PROBLEM TO SOLVE
Please decide whether each of the statements below agrees with the Apple discussion excerpt. Answer yes or no for each and quote the words of the excerpt that decide it. 1. The Samsung Galaxy Gear had two generations out before the Apple Watch. 2. The iPod launched in a category that did not exist yet. 3. The iPhone's camera lacked autofocus.

PAGE EXCERPT
★ ★ ★ ★ ★
Back in 2007 it was not seen as a completely new category or truly original. It was a variation within an existing category. At the time we did not think it was revolutionary, but of course it became the new standard.
Before they became an "iPhone company" they were an "iPod company", and that was also an existing category when it launched.
These are all classes of device where existing options hashed out many of the growing pains before Apple released something more polished or attractive to buyers - the definition of second-mover.
you think when the iPhone came out the space was not crowded? You think they defined the category? Jobs himself have put up a number of smartphones in his 2007 presentation. Yes, the iPhone was far, very far better but it was definitely not a first.
Same thing with the iPod vs Diamond Rio MP3 layers.
As for the Watch, gosh, I do not even know where to start. Pebble Kickstarter two years before that? Two generations of the Samsung Galaxy Gear came out well before the Apple Watch.
"No handset polarised opinions during 2007 more than the Apple iPhone. Although it has many good points, the list of bad points is equally impressive. The iPhone lacks 3G, the camera is only two megapixels and lacks autofocus and flash, you cannot send MMS messages, third party applications are not allowed, the battery is not replaceable and it is absurdly expensive."
Look at a picture of what the top 10 smartphones looked like the day before iPhone launched and then again a few years later. That is what category defining means.
They didn't take whatever was out there in the market and copy it/make it incrementally better. They started from scratch and built something drastically different and better than the rest. Same for iPod (yes there were plenty of cheap MP3 players out there, but none of them were comparable), Airpods and all the rest.
Literally EVERY single example you listed were markets that already existed before Apple entered them (except maybe the Mac but that was so long ago who cares). MP3 players existed before the iPod. Smartphones existed before the iPhone. Wireless earbuds existed before Airpods. Tablets existed before the iPad. Smartwatches existed before the Apple Watch. VR goggles existed before Vision. Smartrings existed before the Apple Ring (just wait, its coming).
Their skill isn't in being a first mover. Their skill is being a second, or even last, mover into a space that has untapped potential, and unlocking that potential (for both their benefit and competitors).
But what's it for? I can tell what an electric car is for, can you tell me what "generative AI" is for? A car can transport goods and people, really good non-deterministic typeahead is just.. well, I don't know what I'd use it for, do you?
★ ★ ★ ★ ★
PROVIDED MATERIAL
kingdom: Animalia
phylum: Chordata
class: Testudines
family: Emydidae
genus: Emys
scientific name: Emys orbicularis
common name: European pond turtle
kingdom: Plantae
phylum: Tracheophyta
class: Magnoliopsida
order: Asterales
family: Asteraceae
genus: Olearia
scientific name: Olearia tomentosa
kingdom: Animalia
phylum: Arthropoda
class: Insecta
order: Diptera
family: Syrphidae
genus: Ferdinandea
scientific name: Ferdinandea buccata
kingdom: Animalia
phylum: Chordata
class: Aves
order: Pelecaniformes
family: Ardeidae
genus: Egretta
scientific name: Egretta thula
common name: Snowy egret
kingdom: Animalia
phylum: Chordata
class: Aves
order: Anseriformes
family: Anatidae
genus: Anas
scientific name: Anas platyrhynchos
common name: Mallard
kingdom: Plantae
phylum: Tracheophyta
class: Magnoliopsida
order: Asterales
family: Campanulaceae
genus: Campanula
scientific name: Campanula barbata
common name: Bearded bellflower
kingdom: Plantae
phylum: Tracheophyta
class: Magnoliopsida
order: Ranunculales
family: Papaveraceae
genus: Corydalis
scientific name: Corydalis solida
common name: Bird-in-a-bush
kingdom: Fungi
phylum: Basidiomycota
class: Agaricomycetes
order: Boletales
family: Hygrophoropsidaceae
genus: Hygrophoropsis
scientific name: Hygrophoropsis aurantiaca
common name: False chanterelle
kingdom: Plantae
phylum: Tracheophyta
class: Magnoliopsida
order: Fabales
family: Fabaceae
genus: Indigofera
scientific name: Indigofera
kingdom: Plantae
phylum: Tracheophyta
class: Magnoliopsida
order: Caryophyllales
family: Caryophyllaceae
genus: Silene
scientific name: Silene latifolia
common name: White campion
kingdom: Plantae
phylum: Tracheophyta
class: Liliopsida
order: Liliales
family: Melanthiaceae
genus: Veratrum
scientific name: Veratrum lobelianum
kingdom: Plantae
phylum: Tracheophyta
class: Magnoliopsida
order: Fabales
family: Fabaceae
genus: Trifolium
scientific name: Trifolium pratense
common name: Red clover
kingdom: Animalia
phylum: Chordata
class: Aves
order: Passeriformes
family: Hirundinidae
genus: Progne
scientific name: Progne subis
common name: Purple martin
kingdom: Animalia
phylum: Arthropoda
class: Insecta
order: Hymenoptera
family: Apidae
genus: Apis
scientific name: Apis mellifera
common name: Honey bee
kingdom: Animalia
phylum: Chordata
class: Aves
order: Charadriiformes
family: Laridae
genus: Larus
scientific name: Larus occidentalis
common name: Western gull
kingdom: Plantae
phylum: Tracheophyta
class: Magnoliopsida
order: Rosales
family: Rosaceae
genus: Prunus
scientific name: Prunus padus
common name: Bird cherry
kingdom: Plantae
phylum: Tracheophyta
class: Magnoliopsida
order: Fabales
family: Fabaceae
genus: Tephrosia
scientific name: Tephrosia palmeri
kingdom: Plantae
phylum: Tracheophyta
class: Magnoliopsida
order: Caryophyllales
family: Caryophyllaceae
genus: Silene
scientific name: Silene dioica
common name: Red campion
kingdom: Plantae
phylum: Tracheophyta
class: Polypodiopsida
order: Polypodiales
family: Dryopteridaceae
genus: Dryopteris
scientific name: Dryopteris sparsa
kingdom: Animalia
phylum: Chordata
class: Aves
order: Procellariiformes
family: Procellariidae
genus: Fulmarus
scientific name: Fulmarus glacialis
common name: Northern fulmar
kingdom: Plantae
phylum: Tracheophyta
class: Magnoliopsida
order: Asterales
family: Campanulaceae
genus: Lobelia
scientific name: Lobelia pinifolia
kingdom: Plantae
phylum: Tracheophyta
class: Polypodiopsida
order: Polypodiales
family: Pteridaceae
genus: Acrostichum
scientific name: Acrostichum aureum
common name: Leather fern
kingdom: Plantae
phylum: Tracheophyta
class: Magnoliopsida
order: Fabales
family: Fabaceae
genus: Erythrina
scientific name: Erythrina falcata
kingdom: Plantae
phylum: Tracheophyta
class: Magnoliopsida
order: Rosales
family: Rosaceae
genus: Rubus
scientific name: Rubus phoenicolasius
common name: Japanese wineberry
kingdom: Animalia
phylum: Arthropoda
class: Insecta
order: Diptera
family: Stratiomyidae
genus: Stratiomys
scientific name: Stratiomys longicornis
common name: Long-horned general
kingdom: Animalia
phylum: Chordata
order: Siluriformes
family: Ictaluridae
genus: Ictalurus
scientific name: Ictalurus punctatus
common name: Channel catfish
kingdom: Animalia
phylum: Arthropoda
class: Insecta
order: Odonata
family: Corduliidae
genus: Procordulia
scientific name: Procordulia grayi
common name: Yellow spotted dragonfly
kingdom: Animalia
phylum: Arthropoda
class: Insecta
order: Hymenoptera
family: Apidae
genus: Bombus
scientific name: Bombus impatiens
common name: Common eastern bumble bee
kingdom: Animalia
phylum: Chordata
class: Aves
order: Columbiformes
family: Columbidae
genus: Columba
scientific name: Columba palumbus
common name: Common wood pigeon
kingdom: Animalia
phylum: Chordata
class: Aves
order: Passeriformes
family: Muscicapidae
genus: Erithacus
★ ★ ★ ★ ★
SOLUTION TO THE EXERCISE
1. Yes: "Two generations of the Samsung Galaxy Gear came out well before the Apple Watch."
2. No: "that was also an existing category when it launched."
3. Yes: "the camera is only two megapixels and lacks autofocus and flash"